According to The Telegraph, new guidance will advise teachers to not encourage pupils to self-diagnose “normal feelings” as problems such as anxiety and depression, following concerns that more young people are calling in sick to work.
The revised relationships, sex and health education (RSHE) guidance comes as 12.5% of 16 to 24-year-olds were not in employment, education or training between January and March this year.
Speaking to The Telegraph, education secretary Bridget Phillipson said: “For too many children today, their understanding of how to manage their mood and regulate their emotions is coming from social media, rather than their parents, teachers or trained professionals.
“Our new RSHE [relationships, sex and health education] curriculum will equip children to develop grit and resilience from the get-go, helping them understand that feeling a little down or anxious for a while is normal and nothing to worry about.”
She added: “With mental health, just like physical health, prevention is better than cure – which is why we are also making sure there is access to mental health support in every school and reducing child poverty with more free school meals, delivering on our Plan for Change to give every child the best start in life.”
The new guidance aims to ensure lessons differentiate between genuine conditions and ordinary feelings, and says pupils should be taught that “worrying and feeling down are normal, can affect everyone at different times and are not in themselves a sign of a mental-health condition”.
It adds that teachers should tell students how “managing those feelings can be helped by seeing them as normal” rather than a symptom of illness.

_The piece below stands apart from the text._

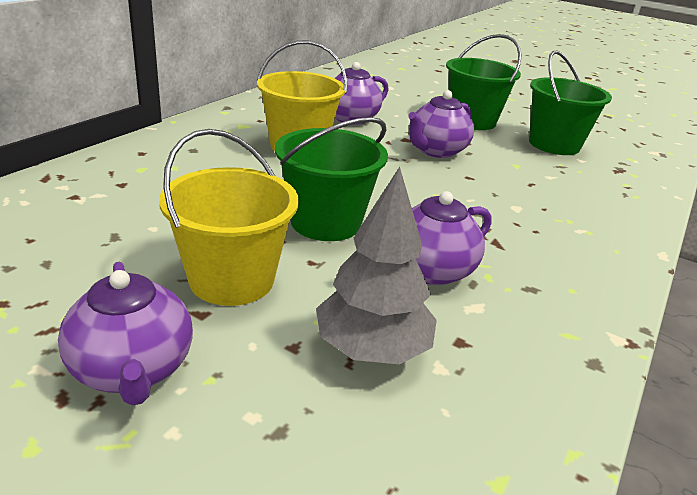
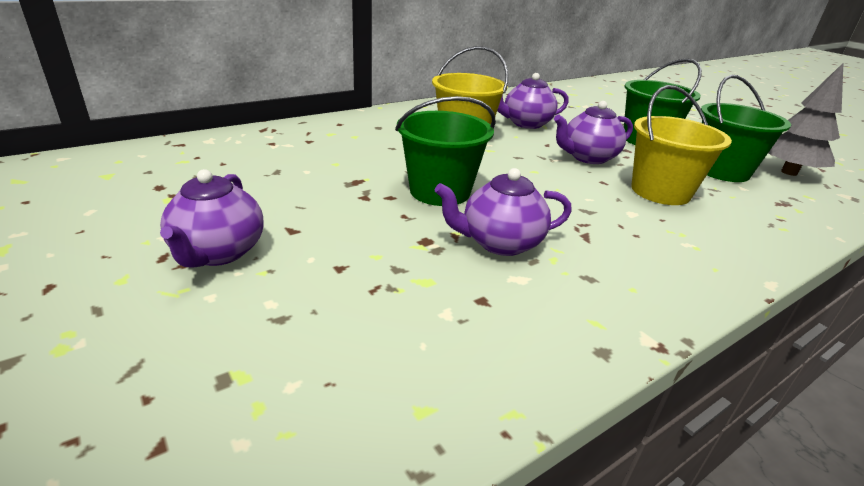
camera: 25 degrees right, 0 degrees up
yellow bucket [159,129,299,306] -> yellow bucket moved to [631,85,732,205]
grey tree [316,167,437,365] -> grey tree moved to [768,62,844,176]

In addition, schools have been instructed to teach students the “characteristics” of common types of mental ill health, including anxiety and depression.
The revised guidance, which was issued last week, says teachers should include “carefully presented factual information about the prevalence and characteristics of more serious mental-health conditions”, but must not be taught in a way that leads to pupils self-diagnosing with conditions.
The change to the guidance comes after Phillipson pledged that young people would be taught the value of “grit” to help them deal with life’s “ups and downs”.